Nvidia Hardly Interested in Optimal Performance of CUDA on x86 Processors

From X-bit Labs: Nvidia Corp. and Portland Group last week introduced a special compiler that can make software originally developed for Nvidia CUDA architecture to x86 and presumably vice versa. This allows software developers to ensure broad compatibility of their programs and offer certain advantages for highly-parallel GPU architecture. However, it will hardly make the life of software makers much easier, according to Alex Herrera, an analyst with Jon Peddie Research.

There are many reasons why different applications, including those in supercomputer space, are not remade for graphics processors, such as ATI Radeon or Nvidia GeForce, despite of bright prospects of higher performance. One of the main reasons is legacy code that continues to be used and that will hardly be dropped since it does already work. The compiler jointly developed by PGI and Nvidia will allow developers to test the CUDA-based software approach on x86 platforms and determine its reliability. Nonetheless, it may work stably enough, but performance of CUDA-based software on x86 will hardly be optimal, claims Mr. Herrera.

Just like GPU-based Nvidia's PhysX tools that rely on CUDA do not support SIMD extensions like SSE2, the new compiler may not support things like AVX found in AMD Bulldozer and Intel Sandy Bridge microprocessors. As a result, the application will not run with maximum possible performance on x86 platforms.

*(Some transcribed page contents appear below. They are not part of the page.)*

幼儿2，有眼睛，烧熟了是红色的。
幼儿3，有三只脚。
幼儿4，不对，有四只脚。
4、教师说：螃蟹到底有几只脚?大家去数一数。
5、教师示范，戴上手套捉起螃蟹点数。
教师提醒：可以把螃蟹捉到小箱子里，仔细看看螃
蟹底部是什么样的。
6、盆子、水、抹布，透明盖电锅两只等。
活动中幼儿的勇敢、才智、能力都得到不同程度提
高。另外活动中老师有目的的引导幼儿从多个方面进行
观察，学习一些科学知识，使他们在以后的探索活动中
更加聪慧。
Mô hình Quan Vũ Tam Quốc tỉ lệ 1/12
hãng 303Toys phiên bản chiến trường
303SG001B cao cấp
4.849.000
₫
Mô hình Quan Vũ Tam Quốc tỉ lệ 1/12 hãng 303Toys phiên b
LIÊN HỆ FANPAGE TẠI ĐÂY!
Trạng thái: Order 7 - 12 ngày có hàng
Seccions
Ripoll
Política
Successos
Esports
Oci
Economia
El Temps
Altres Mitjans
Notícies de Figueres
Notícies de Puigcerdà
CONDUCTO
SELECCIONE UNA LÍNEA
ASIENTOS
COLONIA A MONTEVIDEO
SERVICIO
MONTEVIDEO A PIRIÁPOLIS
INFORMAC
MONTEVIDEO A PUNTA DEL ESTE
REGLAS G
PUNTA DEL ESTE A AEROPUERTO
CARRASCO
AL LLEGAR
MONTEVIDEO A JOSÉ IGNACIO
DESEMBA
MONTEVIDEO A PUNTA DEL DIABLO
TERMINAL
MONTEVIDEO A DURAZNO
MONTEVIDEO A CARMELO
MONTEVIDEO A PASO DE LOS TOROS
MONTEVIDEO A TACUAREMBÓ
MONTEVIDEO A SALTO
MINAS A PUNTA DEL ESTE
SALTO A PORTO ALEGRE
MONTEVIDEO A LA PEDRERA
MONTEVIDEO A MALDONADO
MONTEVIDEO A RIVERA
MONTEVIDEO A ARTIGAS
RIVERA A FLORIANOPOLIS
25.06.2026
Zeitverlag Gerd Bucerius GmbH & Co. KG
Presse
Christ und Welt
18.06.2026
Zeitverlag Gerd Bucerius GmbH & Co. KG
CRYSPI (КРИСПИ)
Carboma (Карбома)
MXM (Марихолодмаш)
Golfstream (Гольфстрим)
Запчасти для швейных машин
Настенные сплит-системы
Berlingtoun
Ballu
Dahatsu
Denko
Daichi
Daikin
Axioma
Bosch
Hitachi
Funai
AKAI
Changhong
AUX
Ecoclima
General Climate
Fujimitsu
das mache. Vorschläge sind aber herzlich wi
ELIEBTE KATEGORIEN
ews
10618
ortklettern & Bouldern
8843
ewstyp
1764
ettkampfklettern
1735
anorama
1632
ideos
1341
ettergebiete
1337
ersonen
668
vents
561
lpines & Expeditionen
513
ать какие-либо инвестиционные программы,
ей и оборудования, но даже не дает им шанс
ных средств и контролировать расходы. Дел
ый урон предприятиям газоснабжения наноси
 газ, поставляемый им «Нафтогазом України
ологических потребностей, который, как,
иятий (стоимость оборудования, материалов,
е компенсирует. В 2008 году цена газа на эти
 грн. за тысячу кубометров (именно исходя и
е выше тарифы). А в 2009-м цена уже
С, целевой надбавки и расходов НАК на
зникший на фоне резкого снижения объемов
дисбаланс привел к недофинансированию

"CUDA on x86 is going to be slower than an application optimized to run on x86 without CUDA, probably a lot slower. So a developer running a CUDA application on x86 and then on Fermi is going to see a larger speed-up than he might otherwise have had had he first optimized on a conventional, non-CUDA x86 platform. Bigger speedup numbers serve Nvidia’s purposes of showcasing how much faster GPUs are than CPUs on many floating-point intensive applications," said the analyst.

In the end, designers of both special-purpose and commercial software for consumers will still have to implement different code-paths for different hardware, something that they already do.